Saturday 1 December 2012

The Scottish Context


Reflecting critically on the prior reading for this seminar and drawing, if you wish, on other readings too, how does the Scottish situation outlined in both papers relate to your own experiences of ‘schooling’. These experiences should be as recent as possible and draw on professional reflection. If you do not currently have a professional context, please then draw on the ‘personal’. 

As a secondary teacher in a Scottish school, the current situation in Scottish Education outlined in the readings is very relevant to my own current practice as well as to the school in which I work as a whole.

Priestly and Minty (2012) reported that “implementation was more developed in primary schools, where it is easier to meet with colleagues and work collaboratively than in secondary schools” (p. 2). However, I am fortunate to be placed in a straight through, P1 - S6 establishment with only 120 pupils. There are both pros and cons to this situation such as the flexibility and autonomy of a single person department weighed against the isolation and lack of colleagues within your own subject area. In terms of CfE the huge advantage of this has been that we, as a staff, have been able to do what Priestly and Minty (2012) describe above. There have been many opportunities to meet and discuss, and these discussions have often resulted in collaborative, interactive projects across the stages, subjects and departments.
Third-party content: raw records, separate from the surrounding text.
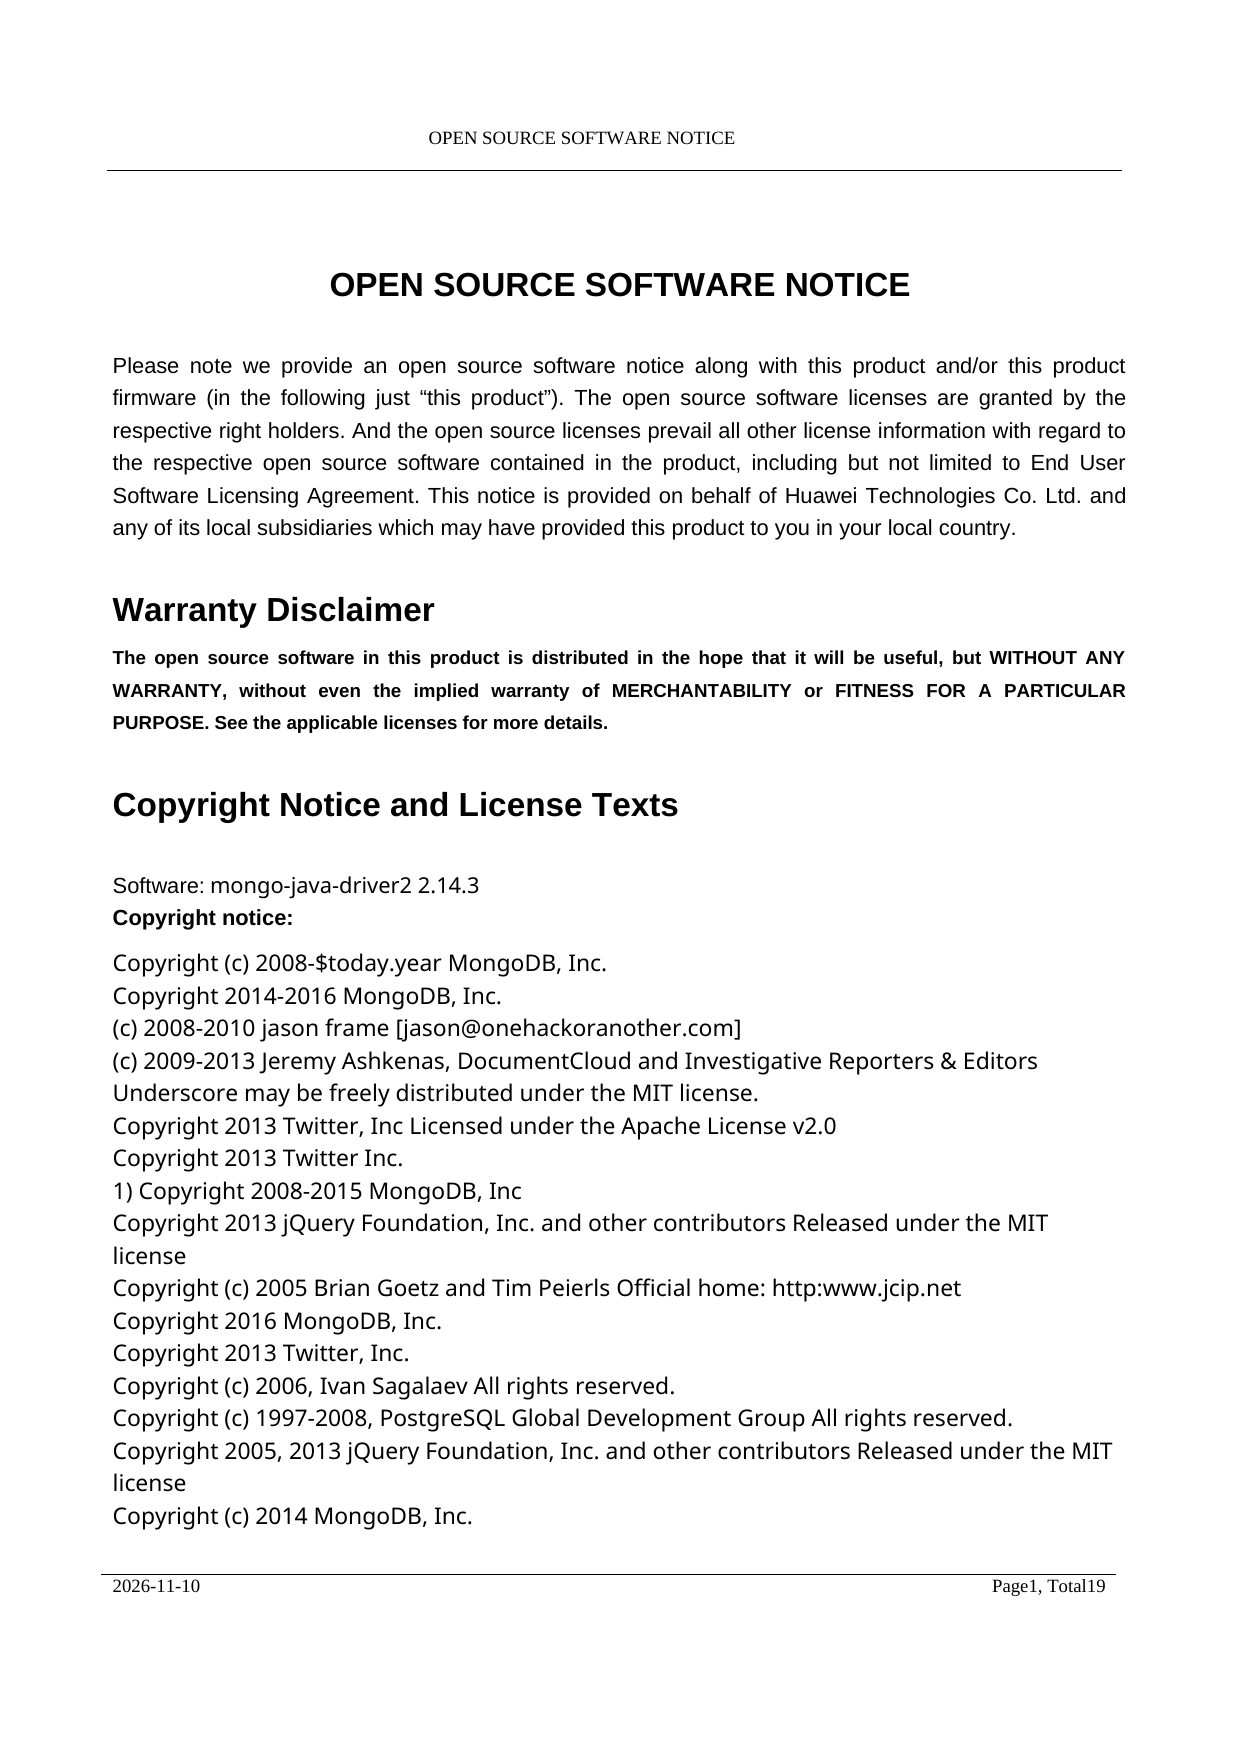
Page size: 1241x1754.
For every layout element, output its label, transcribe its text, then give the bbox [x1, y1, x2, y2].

text Copyright (c) 2006, Ivan Sagalaev All rights reserved. [112, 1369, 1128, 1402]
text Copyright 2014-2016 MongoDB, Inc. [112, 979, 1128, 1012]
text Copyright 2013 Twitter, Inc. [112, 1337, 1128, 1369]
text Copyright (c) 2005 Brian Goetz and Tim Peierls Official home: http:www.jcip.net [112, 1272, 1128, 1304]
text 1) Copyright 2008-2015 MongoDB, Inc [112, 1174, 1128, 1207]
text Copyright 2013 Twitter Inc. [112, 1142, 1128, 1174]
text (c) 2008-2010 jason frame [jason@onehackoranother.com] [112, 1012, 1128, 1044]
text Warranty Disclaimer [112, 576, 1128, 641]
text Copyright notice: [112, 901, 1128, 934]
text Copyright 2005, 2013 jQuery Foundation, Inc. and other contributors Released under the MIT license [112, 1434, 1128, 1499]
text Copyright 2013 Twitter, Inc Licensed under the Apache License v2.0 [112, 1109, 1128, 1142]
text The open source software in this product is distributed in the hope that it will be useful, but WITHOUT ANY WARRANTY, without even the implied warranty of MERCHANTABILITY or FITNESS FOR A PARTICULAR PURPOSE. See the applicable licenses for more details. [112, 641, 1128, 739]
text Copyright (c) 2008-$today.year MongoDB, Inc. [112, 947, 1128, 979]
text Copyright 2016 MongoDB, Inc. [112, 1304, 1128, 1337]
text Software: mongo-java-driver2 2.14.3 [112, 869, 1128, 901]
text OPEN SOURCE SOFTWARE NOTICE [112, 251, 1128, 316]
text Please note we provide an open source software notice along with this product and/or this product firmware (in the following just “this product”). The open source software licenses are granted by the respective right holders. And the open source licenses prevail all other license information with regard to the respective open source software contained in the product, including but not limited to End User Software Licensing Agreement. This notice is provided on behalf of Huawei Technologies Co. Ltd. and any of its local subsidiaries which may have provided this product to you in your local country. [112, 349, 1128, 544]
text Copyright (c) 1997-2008, PostgreSQL Global Development Group All rights reserved. [112, 1402, 1128, 1434]
text Copyright (c) 2014 MongoDB, Inc. [112, 1499, 1128, 1532]
text Copyright Notice and License Texts [112, 771, 1128, 836]
text (c) 2009-2013 Jeremy Ashkenas, DocumentCloud and Investigative Reporters & Editors Underscore may be freely distributed under the MIT license. [112, 1044, 1128, 1109]
text Copyright 2013 jQuery Foundation, Inc. and other contributors Released under the MIT license [112, 1207, 1128, 1272]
These projects have been very successful in “giving pupils greater levels of autonomy in their learning [and] in engaging them and providing relevance to their learning” (Priestly and Minty 2012, p. 2). Also, in terms of staff development, there was a great deal of knowledge and skills shared between colleagues as well as, for individual staff,  “pleasure gained from being able to teach outside of their subject” (Priestly and Minty 2012, p. 3).
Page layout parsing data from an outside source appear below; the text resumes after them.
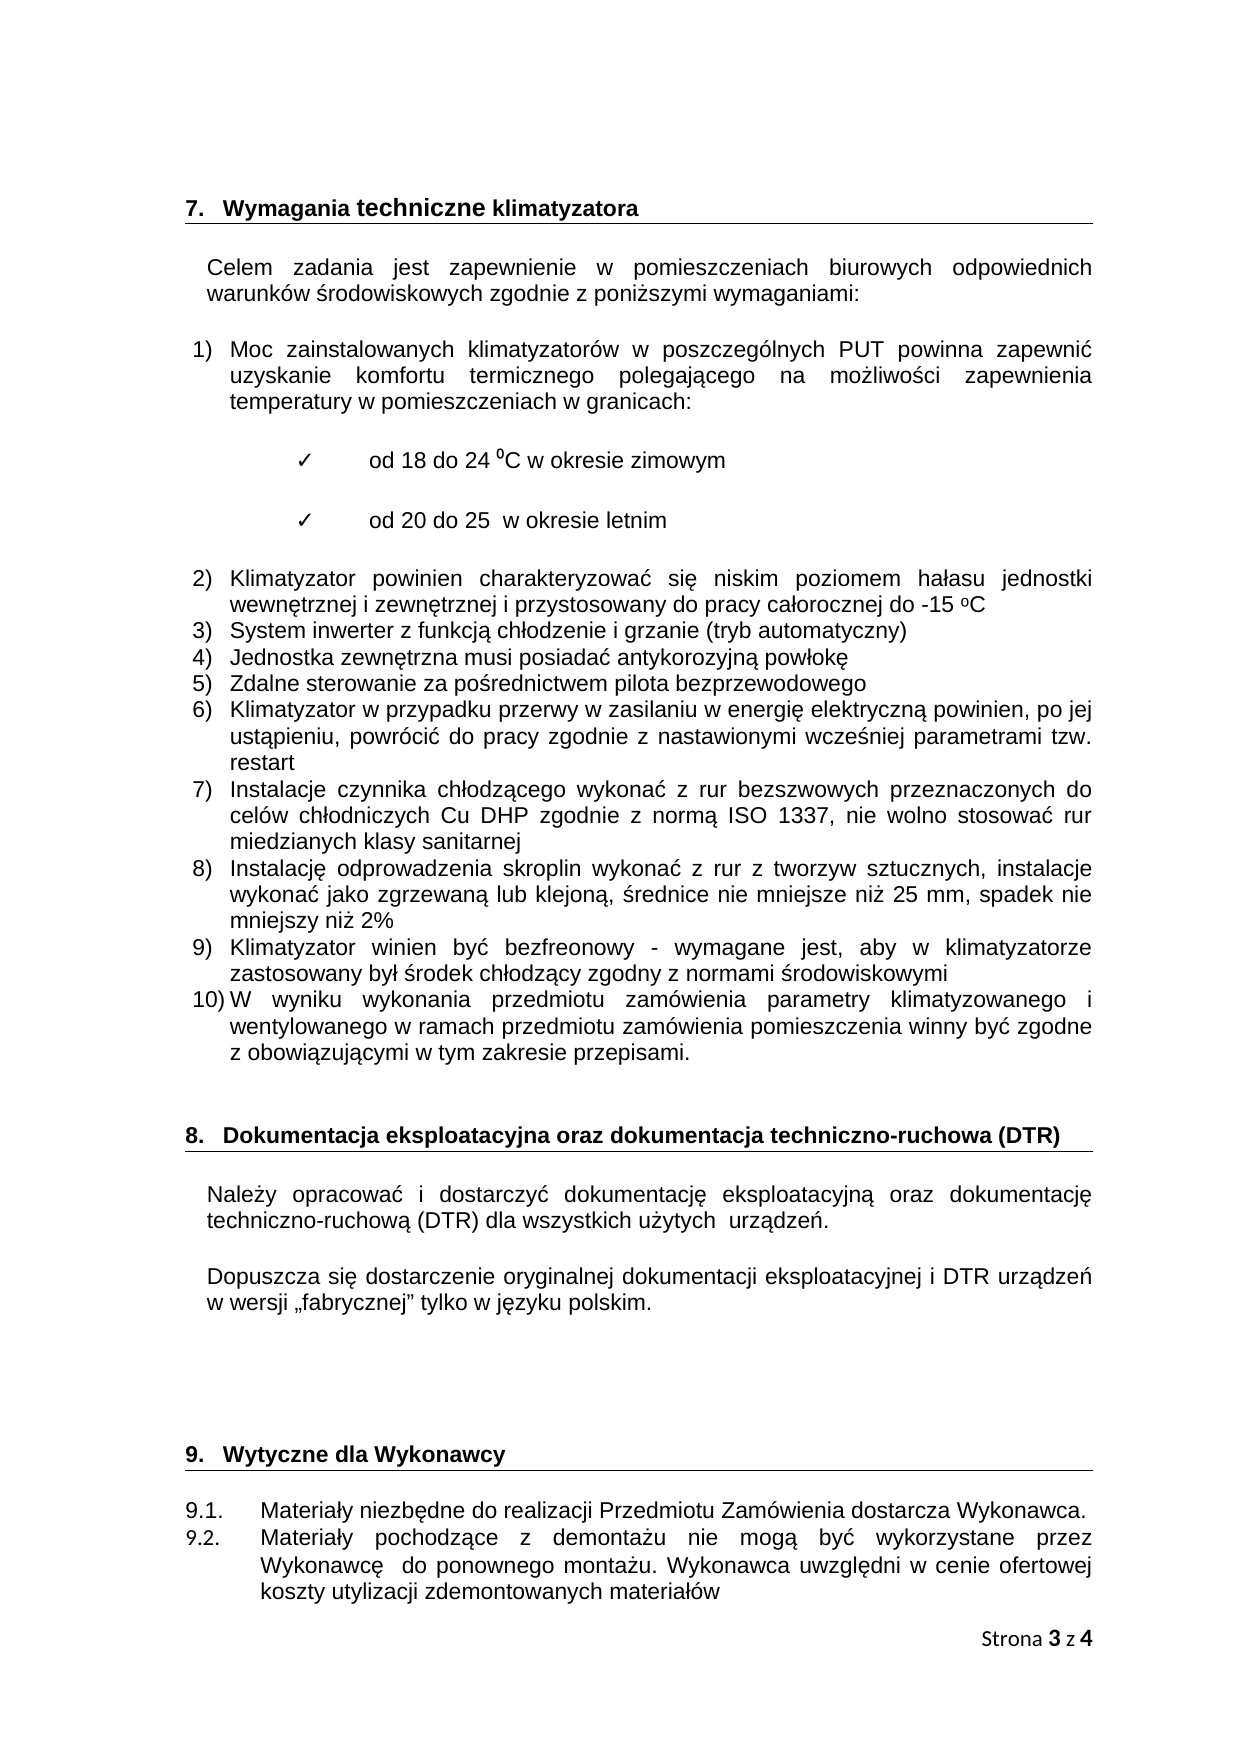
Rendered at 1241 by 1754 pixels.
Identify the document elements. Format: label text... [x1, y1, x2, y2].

list W wyniku wykonania przedmiotu zamówienia parametry klimatyzowanego i wentylowanego w ramach przedmiotu zamówienia pomieszczenia winny być zgodne z obowiązującymi w tym zakresie przepisami. [192, 986, 1093, 1065]
text Celem zadania jest zapewnienie w pomieszczeniach biurowych odpowiednich warunków środowiskowych zgodnie z poniższymi wymaganiami: [207, 254, 1093, 306]
list Wymagania techniczne klimatyzatora [185, 193, 1093, 223]
list Wytyczne dla Wykonawcy [185, 1441, 1093, 1470]
text Należy opracować i dostarczyć dokumentację eksploatacyjną oraz dokumentację techniczno-ruchową (DTR) dla wszystkich użytych urządzeń. [207, 1181, 1093, 1234]
list Instalację odprowadzenia skroplin wykonać z rur z tworzyw sztucznych, instalacje wykonać jako zgrzewaną lub klejoną, średnice nie mniejsze niż 25 mm, spadek nie mniejszy niż 2% [192, 854, 1093, 934]
list Moc zainstalowanych klimatyzatorów w poszczególnych PUT powinna zapewnić uzyskanie komfortu termicznego polegającego na możliwości zapewnienia temperatury w pomieszczeniach w granicach: [192, 336, 1093, 415]
list Klimatyzator w przypadku przerwy w zasilaniu w energię elektryczną powinien, po jej ustąpieniu, powrócić do pracy zgodnie z nastawionymi wcześniej parametrami tzw. restart [192, 696, 1093, 776]
list Materiały niezbędne do realizacji Przedmiotu Zamówienia dostarcza Wykonawca. [185, 1497, 1093, 1523]
list Klimatyzator powinien charakteryzować się niskim poziomem hałasu jednostki wewnętrznej i zewnętrznej i przystosowany do pracy całorocznej do -15 ᵒC [192, 565, 1093, 617]
list Dokumentacja eksploatacyjna oraz dokumentacja techniczno-ruchowa (DTR) [185, 1122, 1093, 1151]
list Zdalne sterowanie za pośrednictwem pilota bezprzewodowego [192, 670, 1093, 696]
text Dopuszcza się dostarczenie oryginalnej dokumentacji eksploatacyjnej i DTR urządzeń w wersji „fabrycznej” tylko w języku polskim. [207, 1263, 1093, 1316]
list Materiały pochodzące z demontażu nie mogą być wykorzystane przez Wykonawcę do ponownego montażu. Wykonawca uwzględni w cenie ofertowej koszty utylizacji zdemontowanych materiałów [185, 1523, 1093, 1604]
list System inwerter z funkcją chłodzenie i grzanie (tryb automatyczny) [192, 617, 1093, 644]
list Jednostka zewnętrzna musi posiadać antykorozyjną powłokę [192, 644, 1093, 670]
list Instalacje czynnika chłodzącego wykonać z rur bezszwowych przeznaczonych do celów chłodniczych Cu DHP zgodnie z normą ISO 1337, nie wolno stosować rur miedzianych klasy sanitarnej [192, 776, 1093, 854]
text ✓ od 20 do 25 w okresie letnim [295, 504, 1093, 536]
text ✓ od 18 do 24 ⁰C w okresie zimowym [295, 444, 1093, 475]
list Klimatyzator winien być bezfreonowy - wymagane jest, aby w klimatyzatorze zastosowany był środek chłodzący zgodny z normami środowiskowymi [192, 934, 1093, 986]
However, in the senior years we have found it increasingly difficult to implement the true philosophy of CfE due to the conflict of interests there appears to be between what Hulme et al (2011) describe as “the double edged sword of innovation and evaluation” (pp. 444 - 445) where “accountability practices hinder innovation” (Priestly and Minty, 2012, p. 9).
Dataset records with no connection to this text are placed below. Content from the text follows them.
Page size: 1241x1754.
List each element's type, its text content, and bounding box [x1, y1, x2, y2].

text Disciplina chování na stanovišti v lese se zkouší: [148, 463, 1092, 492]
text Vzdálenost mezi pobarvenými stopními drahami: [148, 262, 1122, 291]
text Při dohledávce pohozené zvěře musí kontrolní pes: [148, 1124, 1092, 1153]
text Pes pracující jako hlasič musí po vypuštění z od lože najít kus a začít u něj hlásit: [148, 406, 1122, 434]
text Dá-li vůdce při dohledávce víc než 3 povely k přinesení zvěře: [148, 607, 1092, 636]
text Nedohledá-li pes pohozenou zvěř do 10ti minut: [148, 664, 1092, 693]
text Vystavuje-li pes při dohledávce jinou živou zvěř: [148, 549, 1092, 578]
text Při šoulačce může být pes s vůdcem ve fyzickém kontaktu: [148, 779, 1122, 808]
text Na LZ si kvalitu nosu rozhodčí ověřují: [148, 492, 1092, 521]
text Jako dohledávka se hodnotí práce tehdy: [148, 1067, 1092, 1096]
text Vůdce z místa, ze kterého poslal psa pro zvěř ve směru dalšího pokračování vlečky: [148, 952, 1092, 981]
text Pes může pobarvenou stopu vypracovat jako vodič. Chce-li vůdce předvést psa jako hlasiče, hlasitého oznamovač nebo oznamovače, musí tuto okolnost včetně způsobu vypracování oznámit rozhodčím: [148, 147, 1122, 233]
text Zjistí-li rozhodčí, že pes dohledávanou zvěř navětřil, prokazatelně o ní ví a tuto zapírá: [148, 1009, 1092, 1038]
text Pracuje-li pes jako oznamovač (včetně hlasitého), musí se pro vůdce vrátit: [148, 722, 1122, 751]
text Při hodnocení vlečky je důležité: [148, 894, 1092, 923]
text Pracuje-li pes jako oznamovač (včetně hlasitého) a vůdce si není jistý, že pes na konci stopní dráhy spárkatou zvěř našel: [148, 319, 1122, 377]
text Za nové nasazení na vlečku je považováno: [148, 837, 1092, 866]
In line with the values underpinning CfE, McAufliffe, 2013, states that “no longer can school art be just about the privileging of observational drawing over free expressive modes - a practice that served well in the training of engineers and craftsmen for Scotland’s flourishing industries of the past. An art education today needs to equip young people to meet the challenges of the 21st century education and be inquiry-led” (p. 4). Through CfE reforms there are signs that “the value of not always knowing ‘the outcome’ has found favour” (McAufliffe, 2013, p. 5) and that creativity has been “re-conceptualised as an ‘employability’ attribute” (Hulme et al, 2011, p. 439). However what I in art, and my teaching colleagues in their subjects, have found in attempting to put these reforms into practice in the teaching of qualification level courses has been that though “we are empowered and we are able to develop new things and we are professional enough to do that” somebody else with a “slightly different agenda” has come along and assessed and evaluated us on an entirely different set of values (Hulme et al, 2011, p. 440). In recent visits from HMIe staff to the school we found that their focus was on testing, summative attainment levels, paperwork, written plans and policies rather than innovation, creativity and individualised, pupil led approaches to teaching and learning.

In conclusion, I feel that in my own situation as an individual teacher and a member of a forward thinking, innovative school staff, that we have the capacity and will to “‘unlearn’ established practices and habitual responses” but are hindered by the system’s lack of capacity “to adopt a stronger learner orientation over a performance orientation” (Hulme et al, 2011, p. 445).


References

  1. Hulme, M., Menter. I. and Conroy, J (2011) Creativity in Scottish School Curriculum and Pedagogy. In Sefton-Green, J. et al (eds) The Routledge International Handbook of Creative Creativity Learning. London: Routledge. Ch 44.

  1. McAuliffe, D. (2013) Mapping and Forecasting the Change Agenda in Scottish Art and Design Education. In Bryce, T. et al [Editors] Scottish Education [Fourth Edition], Edinburgh: Edinburgh University Press

  1. Priestley, M and Minty, S (2012) Developing Curriculum for Excellence. Summary of findings from research undertaken in a Scottish local authority. Sterling: University Of Sterling.